У них эмоции кипят и бурлят. Виной тому и гормоны — у подростков они вулканом, и полное переосмысление себя, мира вокруг; поиск своего "я", своего отличия от других людей, меняется вся система ценностей. Появляется отторжение ценностей родителей и старшего поколения в целом, негативизм; подростки, как и трехлетки, пробуют наши границы, желание сепарации накладывается на недостаток опыта. Чаще всего именно в подростковом возрасте появляются депрессия (по данным ВОЗ — четвертое место в мире среди ведущих причин заболеваемости и инвалидности подростков), а так же часты раздражительность, тревожность, гневливость. Огромной проблемой является РПП — расстройства пищевого поведения. Анорексия по статистике — третье по распространенности заболевание у девушек от 14 до 20 лет. Давление общества, СМИ, журналы, инстаграм действуют на подростков, как кривое зеркало — так называемая дисморфофобия.
У них ответственность и социализация, сепарация, конкуренция и давление. Мы, родители, школа, экзамены и тесты, поступление, бюджет, армия, ожидания и ругань. Наша ругань. "Ничего не делает, только хамит", "всю учебу забросил, весь день в своем телефоне", "способный, но ленивый, а ведь мог бы". А дети хотят одного — чтобы их оставили в покое. Им и так сложно, у них меняется все. Сейчас им важнее их самооценка, стремление к самостоятельности, желание соответствовать ожиданиям сверстников, поиск сексуальной идентичности — все это повышает уровень стресса, плюс физическая усталость (нагрузка в школе, кружки, рост тела, гормоны).
Стоит дать им время, просто немного времени и много доверия. Им сложно и больно, страшно и непонятно.
Сепарация? Займусь собой, найду хобби, отстану от ребенка. Как раз сейчас грандиозные планы — собраться и махнуть в Непал. В горы. Или на север. Раньше никак не получалось — дети были маленькие, а теперь уже можно по-тихоньку планировать и мечтать. Научиться лепить из глины, работать с деревом, рисовать — столько всего!
Подросток лежит, ничего не делает? Не надо спешить ругаться, может, он просто буквально устал, не выспался или анемия? Я в свои 12, отличница и в принципе очень тихий, беспроблемный ребенок, внезапно начала прогуливать уроки английского. А дело в том, что английский был последним уроком, а перед ним — очень сложный день, и я просто не вытягивала. В тот год я вообще еле дожила до лета, такое было чувство слабости и усталости. Я постоянно хотела спать, я ела мел, который оставляли у доски.

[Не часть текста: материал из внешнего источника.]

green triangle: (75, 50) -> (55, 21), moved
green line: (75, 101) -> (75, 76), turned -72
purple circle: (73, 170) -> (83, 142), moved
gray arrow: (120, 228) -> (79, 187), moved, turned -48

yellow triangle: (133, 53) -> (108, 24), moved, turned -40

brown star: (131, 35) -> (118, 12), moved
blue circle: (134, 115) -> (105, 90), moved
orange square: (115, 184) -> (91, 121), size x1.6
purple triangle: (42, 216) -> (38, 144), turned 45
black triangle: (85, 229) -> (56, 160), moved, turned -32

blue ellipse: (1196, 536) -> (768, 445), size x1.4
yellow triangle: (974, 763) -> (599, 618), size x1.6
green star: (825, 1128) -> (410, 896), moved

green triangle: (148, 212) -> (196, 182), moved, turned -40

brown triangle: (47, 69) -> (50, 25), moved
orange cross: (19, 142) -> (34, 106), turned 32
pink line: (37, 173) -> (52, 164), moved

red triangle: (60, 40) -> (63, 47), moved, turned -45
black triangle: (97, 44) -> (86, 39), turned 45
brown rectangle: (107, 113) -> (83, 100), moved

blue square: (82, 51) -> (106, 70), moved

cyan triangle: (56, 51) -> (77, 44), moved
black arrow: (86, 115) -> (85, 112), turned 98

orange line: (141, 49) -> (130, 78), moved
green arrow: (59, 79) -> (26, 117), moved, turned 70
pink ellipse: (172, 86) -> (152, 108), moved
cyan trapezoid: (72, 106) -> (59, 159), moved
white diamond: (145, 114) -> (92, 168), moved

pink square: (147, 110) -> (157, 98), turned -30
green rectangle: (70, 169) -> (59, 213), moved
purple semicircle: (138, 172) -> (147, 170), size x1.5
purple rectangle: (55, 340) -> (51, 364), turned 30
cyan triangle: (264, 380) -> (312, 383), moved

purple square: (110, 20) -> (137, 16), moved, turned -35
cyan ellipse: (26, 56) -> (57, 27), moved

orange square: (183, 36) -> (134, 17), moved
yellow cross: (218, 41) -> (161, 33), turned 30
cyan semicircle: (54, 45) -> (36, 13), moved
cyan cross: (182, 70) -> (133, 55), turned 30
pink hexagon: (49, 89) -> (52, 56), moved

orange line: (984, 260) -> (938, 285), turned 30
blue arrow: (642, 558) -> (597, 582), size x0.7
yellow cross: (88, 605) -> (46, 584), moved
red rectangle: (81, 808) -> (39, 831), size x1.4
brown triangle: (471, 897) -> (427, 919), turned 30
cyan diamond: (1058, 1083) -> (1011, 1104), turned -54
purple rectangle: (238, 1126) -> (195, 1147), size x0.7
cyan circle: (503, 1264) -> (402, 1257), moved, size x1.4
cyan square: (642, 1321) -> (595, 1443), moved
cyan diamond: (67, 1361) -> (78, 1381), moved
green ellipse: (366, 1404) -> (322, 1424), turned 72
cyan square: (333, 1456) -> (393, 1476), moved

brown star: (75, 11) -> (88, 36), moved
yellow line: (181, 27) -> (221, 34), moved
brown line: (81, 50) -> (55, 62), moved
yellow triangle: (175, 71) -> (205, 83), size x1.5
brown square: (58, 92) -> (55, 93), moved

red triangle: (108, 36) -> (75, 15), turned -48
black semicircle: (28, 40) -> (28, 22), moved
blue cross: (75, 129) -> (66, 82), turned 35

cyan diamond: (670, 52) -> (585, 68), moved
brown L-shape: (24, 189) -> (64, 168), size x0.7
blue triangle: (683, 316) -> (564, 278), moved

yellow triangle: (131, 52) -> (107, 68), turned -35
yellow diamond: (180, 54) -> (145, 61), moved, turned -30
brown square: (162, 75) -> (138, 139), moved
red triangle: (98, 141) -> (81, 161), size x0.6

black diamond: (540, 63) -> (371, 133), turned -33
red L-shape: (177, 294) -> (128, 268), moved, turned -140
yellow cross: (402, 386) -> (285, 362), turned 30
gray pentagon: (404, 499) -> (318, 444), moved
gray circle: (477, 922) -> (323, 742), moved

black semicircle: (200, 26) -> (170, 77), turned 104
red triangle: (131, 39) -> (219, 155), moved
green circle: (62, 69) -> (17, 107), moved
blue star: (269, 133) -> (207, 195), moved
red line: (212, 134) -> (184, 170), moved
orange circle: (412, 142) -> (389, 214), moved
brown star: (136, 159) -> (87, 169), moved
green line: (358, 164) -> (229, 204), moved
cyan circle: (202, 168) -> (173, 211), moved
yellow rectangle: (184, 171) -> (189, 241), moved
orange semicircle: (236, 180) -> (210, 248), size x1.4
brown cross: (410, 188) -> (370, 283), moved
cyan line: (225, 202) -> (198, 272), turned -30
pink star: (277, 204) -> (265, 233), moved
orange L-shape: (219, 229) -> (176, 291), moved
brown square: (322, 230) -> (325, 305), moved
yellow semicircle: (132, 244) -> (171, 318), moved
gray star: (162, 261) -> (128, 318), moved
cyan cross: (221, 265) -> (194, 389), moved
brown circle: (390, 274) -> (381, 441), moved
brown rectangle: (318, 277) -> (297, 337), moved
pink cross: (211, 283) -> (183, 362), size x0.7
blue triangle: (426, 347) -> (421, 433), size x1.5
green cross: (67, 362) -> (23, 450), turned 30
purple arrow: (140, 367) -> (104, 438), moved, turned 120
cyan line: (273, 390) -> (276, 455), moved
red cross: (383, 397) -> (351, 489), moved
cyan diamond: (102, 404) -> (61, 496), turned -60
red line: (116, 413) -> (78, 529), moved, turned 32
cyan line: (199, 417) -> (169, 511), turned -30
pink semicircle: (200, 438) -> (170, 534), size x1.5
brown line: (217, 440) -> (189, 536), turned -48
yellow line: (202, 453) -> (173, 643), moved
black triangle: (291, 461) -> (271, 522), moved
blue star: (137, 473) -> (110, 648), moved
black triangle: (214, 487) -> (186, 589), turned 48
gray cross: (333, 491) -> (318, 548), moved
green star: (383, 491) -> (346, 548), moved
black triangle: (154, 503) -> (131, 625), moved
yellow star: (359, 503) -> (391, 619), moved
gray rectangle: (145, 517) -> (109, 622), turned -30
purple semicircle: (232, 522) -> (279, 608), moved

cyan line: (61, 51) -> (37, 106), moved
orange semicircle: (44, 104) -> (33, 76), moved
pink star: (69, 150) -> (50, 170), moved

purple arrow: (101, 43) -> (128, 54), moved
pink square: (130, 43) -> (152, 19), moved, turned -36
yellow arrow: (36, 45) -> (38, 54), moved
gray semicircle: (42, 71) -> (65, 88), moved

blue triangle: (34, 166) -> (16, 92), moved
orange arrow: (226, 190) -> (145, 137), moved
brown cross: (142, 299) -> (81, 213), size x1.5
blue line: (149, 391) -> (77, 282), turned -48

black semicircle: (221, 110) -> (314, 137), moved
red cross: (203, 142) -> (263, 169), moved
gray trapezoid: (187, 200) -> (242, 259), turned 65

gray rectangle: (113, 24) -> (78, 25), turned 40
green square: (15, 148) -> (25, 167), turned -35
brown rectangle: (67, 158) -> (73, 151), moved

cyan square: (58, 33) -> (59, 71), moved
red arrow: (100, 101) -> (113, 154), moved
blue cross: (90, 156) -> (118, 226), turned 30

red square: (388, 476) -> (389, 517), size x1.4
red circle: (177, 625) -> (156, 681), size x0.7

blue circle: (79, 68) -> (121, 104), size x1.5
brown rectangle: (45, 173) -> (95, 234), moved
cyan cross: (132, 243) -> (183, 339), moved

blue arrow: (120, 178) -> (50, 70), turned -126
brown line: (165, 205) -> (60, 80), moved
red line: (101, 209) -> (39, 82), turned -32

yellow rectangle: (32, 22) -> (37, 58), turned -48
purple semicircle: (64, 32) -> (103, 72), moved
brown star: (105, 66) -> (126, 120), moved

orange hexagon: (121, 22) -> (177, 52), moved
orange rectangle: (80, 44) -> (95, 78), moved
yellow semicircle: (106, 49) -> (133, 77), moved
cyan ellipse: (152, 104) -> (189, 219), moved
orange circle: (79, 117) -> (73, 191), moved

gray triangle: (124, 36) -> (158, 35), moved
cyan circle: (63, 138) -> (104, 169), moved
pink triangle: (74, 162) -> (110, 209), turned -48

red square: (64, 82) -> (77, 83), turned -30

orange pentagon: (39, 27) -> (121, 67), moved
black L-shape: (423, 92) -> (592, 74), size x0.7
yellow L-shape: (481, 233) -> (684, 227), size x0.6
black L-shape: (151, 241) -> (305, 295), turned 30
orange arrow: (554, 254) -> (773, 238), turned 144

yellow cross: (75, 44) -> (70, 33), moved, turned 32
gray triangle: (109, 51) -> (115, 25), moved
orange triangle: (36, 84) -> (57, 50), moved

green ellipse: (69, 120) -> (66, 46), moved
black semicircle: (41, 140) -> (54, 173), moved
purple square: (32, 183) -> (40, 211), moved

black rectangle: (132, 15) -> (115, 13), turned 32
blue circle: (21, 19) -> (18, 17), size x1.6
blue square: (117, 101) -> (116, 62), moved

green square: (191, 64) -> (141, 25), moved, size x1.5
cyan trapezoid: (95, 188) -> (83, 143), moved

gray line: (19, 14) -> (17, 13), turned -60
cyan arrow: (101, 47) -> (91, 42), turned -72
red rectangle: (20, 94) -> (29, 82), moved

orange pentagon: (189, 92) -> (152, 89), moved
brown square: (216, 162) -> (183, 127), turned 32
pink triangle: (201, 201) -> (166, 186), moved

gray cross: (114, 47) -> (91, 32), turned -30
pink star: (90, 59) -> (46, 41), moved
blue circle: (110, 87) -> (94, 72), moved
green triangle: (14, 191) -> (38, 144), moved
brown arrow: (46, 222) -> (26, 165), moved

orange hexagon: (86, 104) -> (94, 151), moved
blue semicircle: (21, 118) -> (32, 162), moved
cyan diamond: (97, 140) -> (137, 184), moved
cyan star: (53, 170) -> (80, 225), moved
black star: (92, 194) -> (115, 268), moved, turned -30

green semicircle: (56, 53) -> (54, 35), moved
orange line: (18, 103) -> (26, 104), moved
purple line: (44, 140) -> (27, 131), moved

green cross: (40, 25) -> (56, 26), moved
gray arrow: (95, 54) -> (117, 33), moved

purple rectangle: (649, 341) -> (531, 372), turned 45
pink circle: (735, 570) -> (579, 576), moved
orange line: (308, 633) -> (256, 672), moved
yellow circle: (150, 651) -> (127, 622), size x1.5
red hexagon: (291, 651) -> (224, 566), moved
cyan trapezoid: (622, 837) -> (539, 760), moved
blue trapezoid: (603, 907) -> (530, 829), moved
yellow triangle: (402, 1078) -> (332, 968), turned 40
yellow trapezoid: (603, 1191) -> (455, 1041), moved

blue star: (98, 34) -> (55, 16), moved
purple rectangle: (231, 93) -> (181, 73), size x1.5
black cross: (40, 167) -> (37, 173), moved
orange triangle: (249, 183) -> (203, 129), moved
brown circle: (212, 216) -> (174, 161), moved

Может, и у наших детей не лень, а стоит показать их врачу?
Если грубит — твердо обозначаю границы. Меня нельзя обижать, мне нельзя грубить. Так же, как и детям.
И, в конце-концов, я просто доверяю и люблю. Обнимаю, балую блинчиками, выслушиваю их, не копаюсь в их телефонах и дневниках.
Да, мне бывает страшно, да, я иногда сомневаюсь, но продолжаю доверять. И однажды чудовище сгинет, а чудесный взрослый вылупится. Наш выросший ребенок.